(Extracted data entries)
.....
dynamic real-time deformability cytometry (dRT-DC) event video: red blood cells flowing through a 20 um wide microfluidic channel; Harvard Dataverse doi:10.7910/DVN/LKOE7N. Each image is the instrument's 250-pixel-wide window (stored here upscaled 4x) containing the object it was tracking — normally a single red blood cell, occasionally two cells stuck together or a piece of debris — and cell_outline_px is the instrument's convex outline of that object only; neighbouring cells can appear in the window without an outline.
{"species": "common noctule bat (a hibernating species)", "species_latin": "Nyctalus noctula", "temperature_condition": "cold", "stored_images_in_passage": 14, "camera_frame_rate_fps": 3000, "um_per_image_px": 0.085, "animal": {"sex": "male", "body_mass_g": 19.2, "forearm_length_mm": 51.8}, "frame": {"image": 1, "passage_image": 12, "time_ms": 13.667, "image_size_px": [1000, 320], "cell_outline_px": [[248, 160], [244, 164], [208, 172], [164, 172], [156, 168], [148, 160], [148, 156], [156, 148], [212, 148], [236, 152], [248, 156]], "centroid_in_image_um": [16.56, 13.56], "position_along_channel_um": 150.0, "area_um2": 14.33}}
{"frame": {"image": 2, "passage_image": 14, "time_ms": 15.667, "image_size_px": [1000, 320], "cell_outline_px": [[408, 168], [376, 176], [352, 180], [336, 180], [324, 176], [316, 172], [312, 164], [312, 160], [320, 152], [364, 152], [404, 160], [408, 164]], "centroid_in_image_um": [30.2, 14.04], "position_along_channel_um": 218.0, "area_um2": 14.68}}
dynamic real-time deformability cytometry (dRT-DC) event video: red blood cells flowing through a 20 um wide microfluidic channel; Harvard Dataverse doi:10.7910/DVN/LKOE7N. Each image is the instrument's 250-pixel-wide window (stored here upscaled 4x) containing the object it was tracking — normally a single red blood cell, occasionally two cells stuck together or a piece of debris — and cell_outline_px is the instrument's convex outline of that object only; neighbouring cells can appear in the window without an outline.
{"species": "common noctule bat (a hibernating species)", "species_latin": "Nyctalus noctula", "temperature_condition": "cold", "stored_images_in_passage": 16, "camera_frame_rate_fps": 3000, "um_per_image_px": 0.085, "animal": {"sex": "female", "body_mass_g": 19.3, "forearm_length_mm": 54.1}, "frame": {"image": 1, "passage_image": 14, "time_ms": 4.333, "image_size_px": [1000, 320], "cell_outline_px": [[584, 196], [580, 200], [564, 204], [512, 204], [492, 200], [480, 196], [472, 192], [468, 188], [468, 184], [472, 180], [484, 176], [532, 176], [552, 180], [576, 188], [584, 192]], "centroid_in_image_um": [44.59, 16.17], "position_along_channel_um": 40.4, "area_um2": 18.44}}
.....
What you have to do
All of the data shown above must be copied exactly.

Output below
dynamic real-time deformability cytometry (dRT-DC) event video: red blood cells flowing through a 20 um wide microfluidic channel; Harvard Dataverse doi:10.7910/DVN/LKOE7N. Each image is the instrument's 250-pixel-wide window (stored here upscaled 4x) containing the object it was tracking — normally a single red blood cell, occasionally two cells stuck together or a piece of debris — and cell_outline_px is the instrument's convex outline of that object only; neighbouring cells can appear in the window without an outline.
{"species": "common noctule bat (a hibernating species)", "species_latin": "Nyctalus noctula", "temperature_condition": "cold", "stored_images_in_passage": 14, "camera_frame_rate_fps": 3000, "um_per_image_px": 0.085, "animal": {"sex": "male", "body_mass_g": 19.2, "forearm_length_mm": 51.8}, "frame": {"image": 1, "passage_image": 12, "time_ms": 13.667, "image_size_px": [1000, 320], "cell_outline_px": [[248, 160], [244, 164], [208, 172], [164, 172], [156, 168], [148, 160], [148, 156], [156, 148], [212, 148], [236, 152], [248, 156]], "centroid_in_image_um": [16.56, 13.56], "position_along_channel_um": 150.0, "area_um2": 14.33}}
{"frame": {"image": 2, "passage_image": 14, "time_ms": 15.667, "image_size_px": [1000, 320], "cell_outline_px": [[408, 168], [376, 176], [352, 180], [336, 180], [324, 176], [316, 172], [312, 164], [312, 160], [320, 152], [364, 152], [404, 160], [408, 164]], "centroid_in_image_um": [30.2, 14.04], "position_along_channel_um": 218.0, "area_um2": 14.68}}
dynamic real-time deformability cytometry (dRT-DC) event video: red blood cells flowing through a 20 um wide microfluidic channel; Harvard Dataverse doi:10.7910/DVN/LKOE7N. Each image is the instrument's 250-pixel-wide window (stored here upscaled 4x) containing the object it was tracking — normally a single red blood cell, occasionally two cells stuck together or a piece of debris — and cell_outline_px is the instrument's convex outline of that object only; neighbouring cells can appear in the window without an outline.
{"species": "common noctule bat (a hibernating species)", "species_latin": "Nyctalus noctula", "temperature_condition": "cold", "stored_images_in_passage": 16, "camera_frame_rate_fps": 3000, "um_per_image_px": 0.085, "animal": {"sex": "female", "body_mass_g": 19.3, "forearm_length_mm": 54.1}, "frame": {"image": 1, "passage_image": 14, "time_ms": 4.333, "image_size_px": [1000, 320], "cell_outline_px": [[584, 196], [580, 200], [564, 204], [512, 204], [492, 200], [480, 196], [472, 192], [468, 188], [468, 184], [472, 180], [484, 176], [532, 176], [552, 180], [576, 188], [584, 192]], "centroid_in_image_um": [44.59, 16.17], "position_along_channel_um": 40.4, "area_um2": 18.44}}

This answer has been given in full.